Pone manos a la obra. Saca una cajita de madera con unas luces y una tecla. Es
un medidor de ampers artesanal. Lo llama “el estetoscopio de manufactura
personal”. Le convidamos un mate y, con una enorme sonrisa, explica que solo
toma en su mate, con su yerba, a la temperatura de agua que a él le gusta y que
además no lo comparte con nadie. La información contrasta con su gran cara de
buen tipo. Empieza a desarmar la Bosch Frost Free. Valeria ordena ropa para
distraerse. Yo fumo en el pasillo, como si estuviesen operando a un ser
querido. Después de un rato me asomo para ver las vísceras de la heladera. José
no dice nada. Ni siquiera onomatopeyas que pueda interpretar. Voy al comedor,
intento leer un cuento de Abelardo Castillo y me parece malo. No paro de pensar en lo que José
dijo la vez pasada. Si es la plaqueta, estamos fritos. Al rato escucho su voz
desde la cocina: “Hay novedades”, dice firme. Valeria y yo salimos disparados
desde distintas piezas. Lo rodeamos con caras atentas. “Es la plaqueta, chicos.

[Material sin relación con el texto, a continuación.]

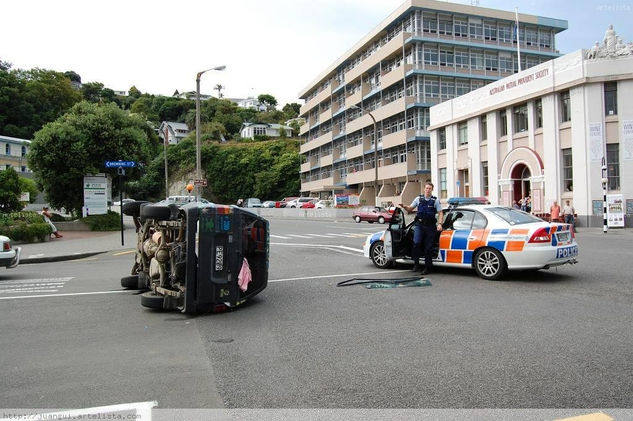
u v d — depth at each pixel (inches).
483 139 1330.0
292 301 310.3
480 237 377.1
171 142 4539.9
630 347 199.5
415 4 1850.4
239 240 284.7
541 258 350.6
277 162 3353.8
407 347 207.2
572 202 1047.0
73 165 1053.2
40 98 2765.7
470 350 200.5
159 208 290.5
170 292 283.0
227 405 153.6
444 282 363.6
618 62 986.1
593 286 334.3
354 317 263.3
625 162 986.7
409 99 1876.2
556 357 189.3
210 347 215.5
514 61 2050.9
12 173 957.8
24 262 585.9
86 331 246.5
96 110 1107.3
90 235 945.5
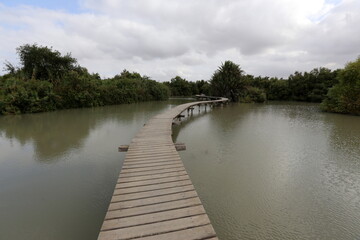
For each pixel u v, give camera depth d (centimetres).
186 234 189
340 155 546
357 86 1286
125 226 198
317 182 395
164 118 899
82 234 251
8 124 913
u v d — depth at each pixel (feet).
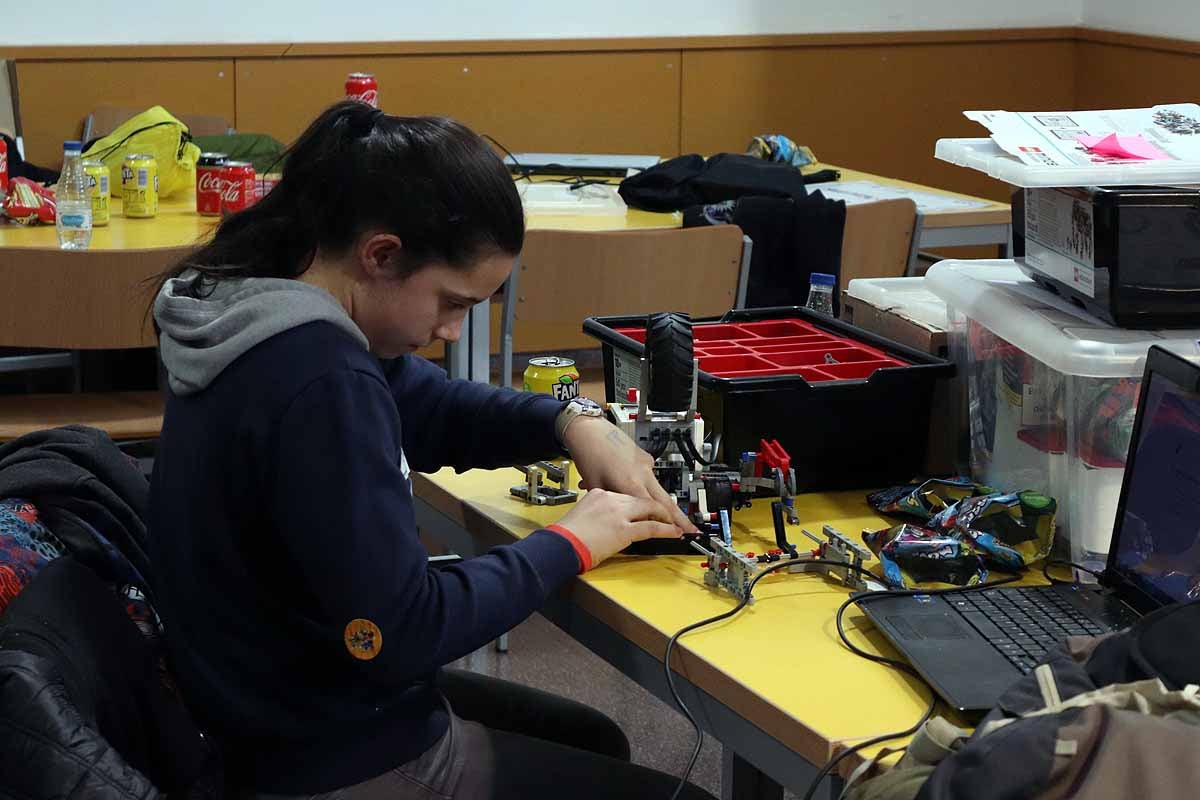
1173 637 3.46
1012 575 4.93
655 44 17.66
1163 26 18.13
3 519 4.43
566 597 4.84
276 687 4.22
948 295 5.71
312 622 4.17
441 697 4.66
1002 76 19.34
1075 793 2.98
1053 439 5.08
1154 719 3.04
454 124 4.21
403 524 4.05
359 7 16.49
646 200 11.71
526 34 17.22
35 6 15.24
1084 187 4.94
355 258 4.17
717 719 4.20
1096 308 5.00
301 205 4.18
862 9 18.54
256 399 3.99
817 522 5.37
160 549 4.28
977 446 5.67
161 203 11.35
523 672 9.40
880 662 4.20
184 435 4.14
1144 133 5.35
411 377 5.46
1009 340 5.17
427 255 4.11
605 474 5.05
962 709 3.81
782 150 13.80
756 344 6.26
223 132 15.03
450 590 4.20
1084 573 4.90
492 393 5.44
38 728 3.79
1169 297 4.84
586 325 6.22
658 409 5.11
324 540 3.95
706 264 9.39
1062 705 3.23
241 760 4.34
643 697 9.09
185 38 15.89
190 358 4.12
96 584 4.31
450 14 16.87
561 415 5.24
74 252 8.25
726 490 5.23
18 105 14.82
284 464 3.96
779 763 3.96
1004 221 11.57
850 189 12.69
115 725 4.12
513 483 5.73
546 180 12.93
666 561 4.98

Van a tener que llamar al service de la empresa. Yo no puedo hacer nada”. Es la
derrota del trabajador artesanal, del tipo de oficio, contra la programación
electrónica de las multinacionales. Es como ver a Messi perdiendo la pelota en
el cerrojo perfecto de una defensa alemana. José nos cobra apenas la nafta de
la camioneta. Le da un beso a Valeria, me aprieta fuerte la mano, recoge su bolso
de cuero marrón y se va. Que no decaiga. Llamo al 0800 de la empresa. Me dan
tres teléfonos para comunicarme con el service. Atiende un contestador con un
locutor engolado, tan distinto a la mujer de José, que al escucharla del otro
lado del tubo uno hasta casi siente el olor de la salsa bolgonesa que está
cocinando. Marco el 2. Música tipo Vangelis.
Me quiero cortar las venas con la plaqueta. Cada un minuto, el locutor engolado
dice “su llamada es muy importante para nosotros, por favor aguarde”. Vangelis.

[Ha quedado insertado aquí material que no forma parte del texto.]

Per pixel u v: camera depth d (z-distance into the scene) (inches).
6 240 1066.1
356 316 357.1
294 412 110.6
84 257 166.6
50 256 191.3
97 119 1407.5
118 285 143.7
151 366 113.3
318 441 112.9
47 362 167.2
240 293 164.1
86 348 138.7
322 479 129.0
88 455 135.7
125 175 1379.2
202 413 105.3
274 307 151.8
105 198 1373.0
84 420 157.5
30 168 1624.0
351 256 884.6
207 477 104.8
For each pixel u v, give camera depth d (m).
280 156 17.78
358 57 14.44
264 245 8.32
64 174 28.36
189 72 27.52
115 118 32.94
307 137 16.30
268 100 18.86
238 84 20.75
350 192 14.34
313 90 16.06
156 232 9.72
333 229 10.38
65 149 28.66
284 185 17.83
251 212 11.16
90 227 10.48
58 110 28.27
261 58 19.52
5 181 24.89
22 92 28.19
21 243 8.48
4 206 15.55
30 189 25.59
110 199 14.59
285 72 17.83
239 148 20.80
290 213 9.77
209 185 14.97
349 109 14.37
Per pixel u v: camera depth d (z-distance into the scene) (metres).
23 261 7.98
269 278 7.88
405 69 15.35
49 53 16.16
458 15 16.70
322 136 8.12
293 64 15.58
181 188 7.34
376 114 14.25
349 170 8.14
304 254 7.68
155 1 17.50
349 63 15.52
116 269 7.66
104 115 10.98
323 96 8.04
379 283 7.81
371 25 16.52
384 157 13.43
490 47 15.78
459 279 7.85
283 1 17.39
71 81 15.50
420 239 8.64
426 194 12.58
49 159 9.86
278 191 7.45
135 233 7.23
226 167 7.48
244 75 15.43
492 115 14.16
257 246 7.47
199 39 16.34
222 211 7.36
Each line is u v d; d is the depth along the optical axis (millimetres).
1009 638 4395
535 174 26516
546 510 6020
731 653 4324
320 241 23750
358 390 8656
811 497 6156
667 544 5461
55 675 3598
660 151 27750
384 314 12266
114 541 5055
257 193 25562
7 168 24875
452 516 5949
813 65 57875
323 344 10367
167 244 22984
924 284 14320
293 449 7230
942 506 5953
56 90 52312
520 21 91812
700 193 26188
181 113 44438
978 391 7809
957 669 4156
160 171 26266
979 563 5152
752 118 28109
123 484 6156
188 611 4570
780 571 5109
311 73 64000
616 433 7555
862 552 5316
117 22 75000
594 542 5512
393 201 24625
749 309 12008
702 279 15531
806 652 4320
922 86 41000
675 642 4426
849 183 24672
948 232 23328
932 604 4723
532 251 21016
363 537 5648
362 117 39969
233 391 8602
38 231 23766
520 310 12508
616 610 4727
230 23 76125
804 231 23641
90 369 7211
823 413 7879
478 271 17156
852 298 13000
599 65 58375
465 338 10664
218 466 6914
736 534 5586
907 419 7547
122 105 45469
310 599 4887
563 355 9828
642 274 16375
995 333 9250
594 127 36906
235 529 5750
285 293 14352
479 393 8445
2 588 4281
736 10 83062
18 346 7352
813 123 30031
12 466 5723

Cuelgo. Llamo al segundo teléfono. La línea está congestionada. Llamo al
tercero. Contestador engolado de nuevo. Marco 2. Ahora, en vez de música,
suena. Tomo aire para escupir el parlamento al primer ser humano que me
atienda. Suena. Suena, suena y suena. No para de sonar. Lo desesperante es que
está sonando en alguna oficina vacía o hay una serie de pobres callcenters
quemados que no dan abasto con las llamadas y encima escuchan el ring de nuevas
comunicaciones sin poder atenderlas. Cuelgo. Voy a la página de internet. Pido
servicio técnico llenando una planilla con todos mis datos. Que me mate la CIA, pero la heladera me la arreglan. Hay un último
casillero que dice “Comentario Adicional”. Escribo en mayúscula: LA HELADERA DE
SU MARCA DURÓ NADA MÁS QUE CUATRO AÑOS Y LOS TÉCNICOS NO CONSIGUEN LOS
REPUESTOS DE LA PLAQUETA. OFREZCAN UNA SOLUCIÓN.
Continuará.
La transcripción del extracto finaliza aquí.